Tisha Swart-Entwistle | Combined Arms Center Public Affairs Office

Dr. Wendy Patrick spoke about “Organizational Approach to Eliminating Sexual Assault” during the Sexual Harassment/Assault Response and Prevention Academy Professional Forum Feb. 4 in the Lewis and Clark Center’s Marshall Lecture Hall.

Patrick is a San Diego, Calif., deputy district attorney, author, educator and international speaker and has been prosecuting cases involving sexual assault for more than 23 years.
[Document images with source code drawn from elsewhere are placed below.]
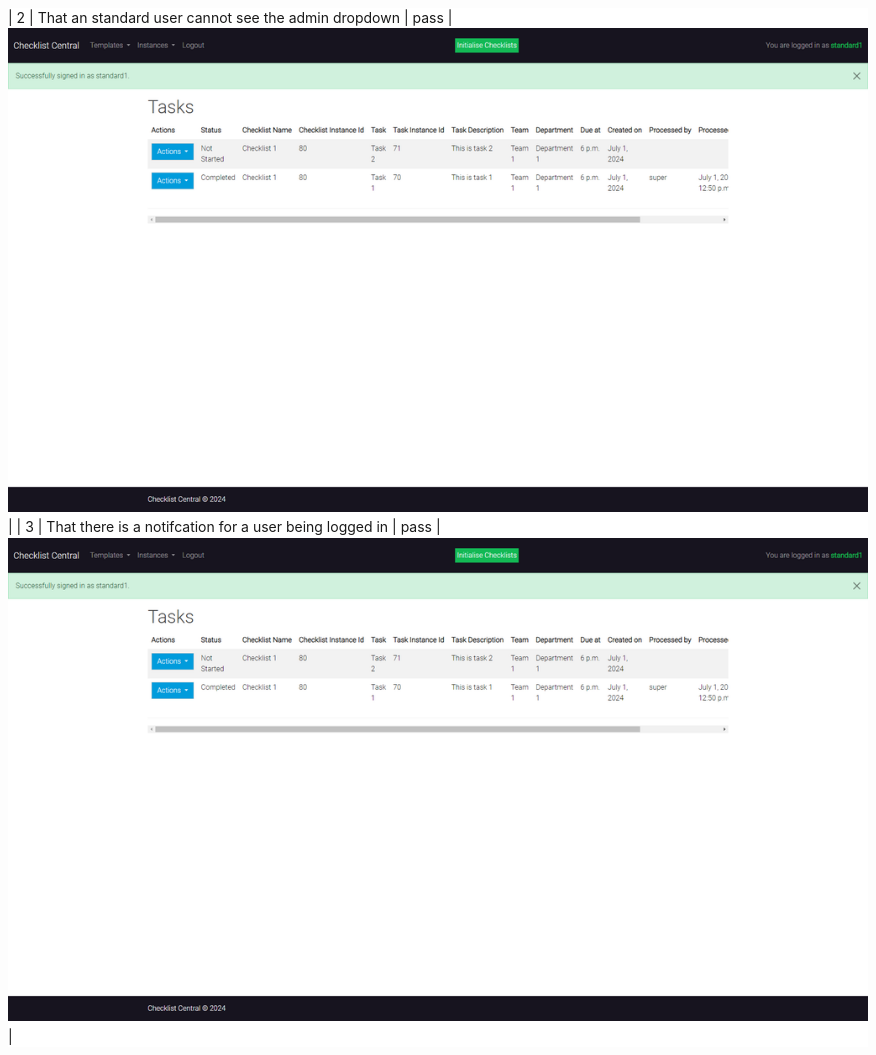 |     2   |   That an standard user cannot see the admin dropdown   |  pass       |   ![feature_test_2](readme/testing/images/feature_test_2.png)    |
|     3   |   That there is a notifcation for a user being logged in   |  pass       |    ![feature_test_2](readme/testing/images/feature_test_2.png)   |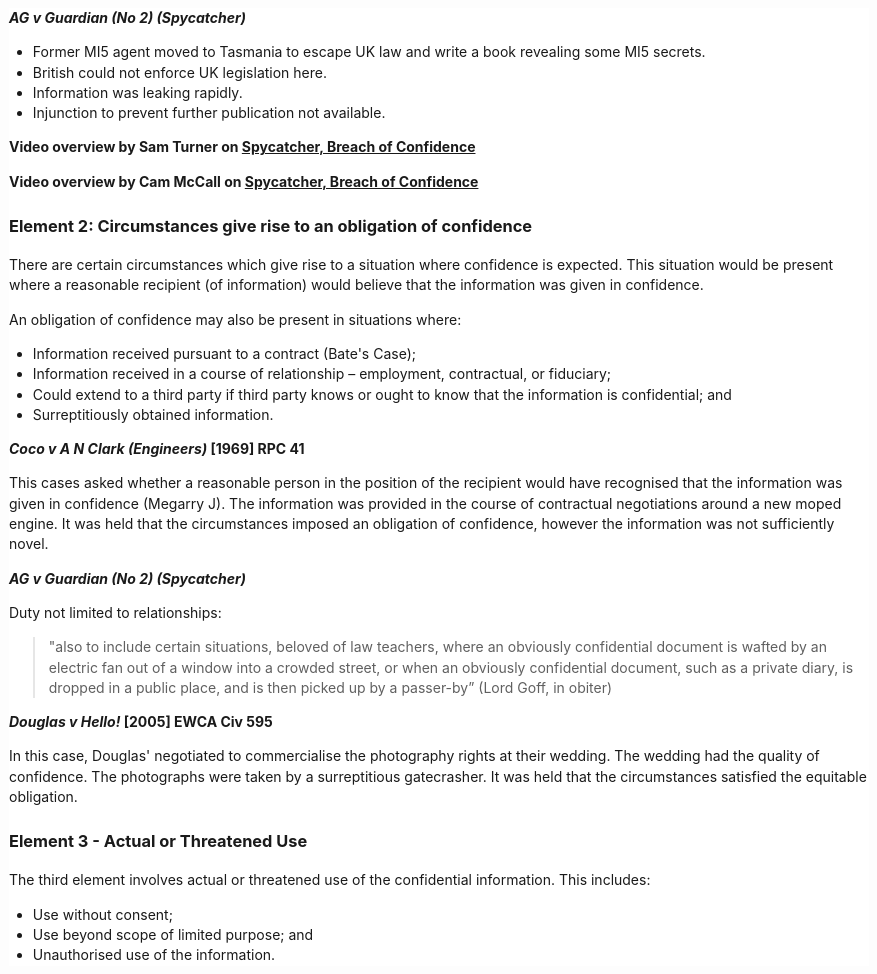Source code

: 
__*AG v Guardian (No 2) (Spycatcher)*__

  * Former MI5 agent moved to Tasmania to escape UK law and write a book revealing some MI5 secrets.
  * British could not enforce UK legislation here.
  * Information was leaking rapidly.
  * Injunction to prevent further publication not available.


**Video overview by Sam Turner on [Spycatcher, Breach of Confidence](youtube>BvzZ64A5ApU?small)**

**Video overview by Cam McCall on [Spycatcher, Breach of Confidence](youtube>IsXFAwNLBfU?small)**

### Element 2: Circumstances give rise to an obligation of confidence

There are certain circumstances which give rise to a situation where confidence is expected. This situation would be present   where a reasonable recipient (of information) would believe that the information was given in confidence.

An obligation of confidence may also be present in situations where:

* Information received pursuant to a contract (Bate's Case);
* Information received in a course of relationship – employment, contractual, or fiduciary;
* Could extend to a third party if third party knows or ought to know that the information is confidential; and
* Surreptitiously obtained information.


__*Coco v A N Clark (Engineers)*  [1969] RPC 41__

This cases asked whether a reasonable person in the position of the recipient would have recognised that the information was given in confidence (Megarry J). The information was provided in the course of contractual negotiations around a new moped engine. It was held that the circumstances imposed an obligation of confidence, however the information was not sufficiently novel.


__*AG v Guardian (No 2) (Spycatcher)*__

Duty not limited to relationships:
> "also to include certain situations, beloved of law teachers, where an obviously confidential document is wafted by an electric fan out of a window into a crowded street, or when an obviously confidential document, such as a private diary, is dropped in a public place, and is then picked up by a passer-by” (Lord Goff, in obiter)



__*Douglas v Hello!* [2005] EWCA Civ 595__

In this case, Douglas' negotiated to commercialise the photography rights at their wedding. The wedding had the quality of confidence. The photographs were taken by a surreptitious gatecrasher. It was held that the circumstances satisfied the equitable obligation.


### Element 3 - Actual or Threatened Use

The third element involves actual or threatened use of the confidential information. This includes:

  * Use without consent;
  * Use beyond scope of limited purpose; and
  * Unauthorised use of the information.


[^AUTOREPLACEDGeevDayENDREPLACE]: Gee v Day
[^AUTOREPLACEDNDAENDREPLACE]: NDA
[^AUTOREPLACEDhttpsenwikipediaorgwikiStreisand_effectENDREPLACE]: https://en.wikipedia.org/wiki/Streisand_effect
Dr. Wendy Patrick speaks about “Organizational Approach to Eliminating Sexual Assault” during the Sexual Harassment/Assault Response and Prevention Academy Professional Forum Feb. 4 in the Lewis and Clark Center’s Marshall Lecture Hall. Patrick is a San Diego, Calif., deputy district attorney, author, educator and international speaker and has been prosecuting cases involving sexual assault for more than 23 years. The quarterly SHARP forums are organized by the SHARP Academy and are open to the community. Photo by Tisha Swart-Entwistle/Combined Arms Center Public Affairs Office

During her years in the field, Patrick said, one of the biggest changes that has been a blessing as well as a curse is technology and the mobile devices everyone has with them all the time.

“We are able to obtain great evidence through devices now; however, the fact that we are all more tied to our devices leaves us less time to engage in the kind of perceptive skills that might help us prevent a sexual assault,” Patrick said. “Prediction is one thing, but prevention is the goal — wouldn’t it be great if we would all learn the tools we need and could become committed to being the kind of community that looks out for one another?”

Patrick said it could be as simple as paying better attention when out with friends instead of being tied to electronic or mobile devices.

She said that the majority of the cases that she sees are acquaintance rape, and the most frequently used defense is consent.

“If consent is the defense, what we really need to do on the front end is to prevent the dynamic from progressing to the point where there is going to be a case of dueling narratives at the end of the day that sometimes polarizes social groups, especially when the two belong to the same social group,” she said.

Patrick said she wants to let people know that it is important that survivors continue to be part of the work that is done in the field of sexual harassment and sexual assault. Patrick said she likes to co-present with survivors because they impart what she cannot.

“Survivors connect with victims because they’ve been there,” Patrick said. “They bring a skillset and an insight that practitioners don’t have unless they have walked in the victim’s shoes.”

Even with the “Me Too” movement and the recent high profile cases in the news involving very successful, powerful people, there is still a lot of misbehavior and there is still work that needs to be done, Patrick said.

The quarterly SHARP forums are organized by the SHARP Academy and are open to the community.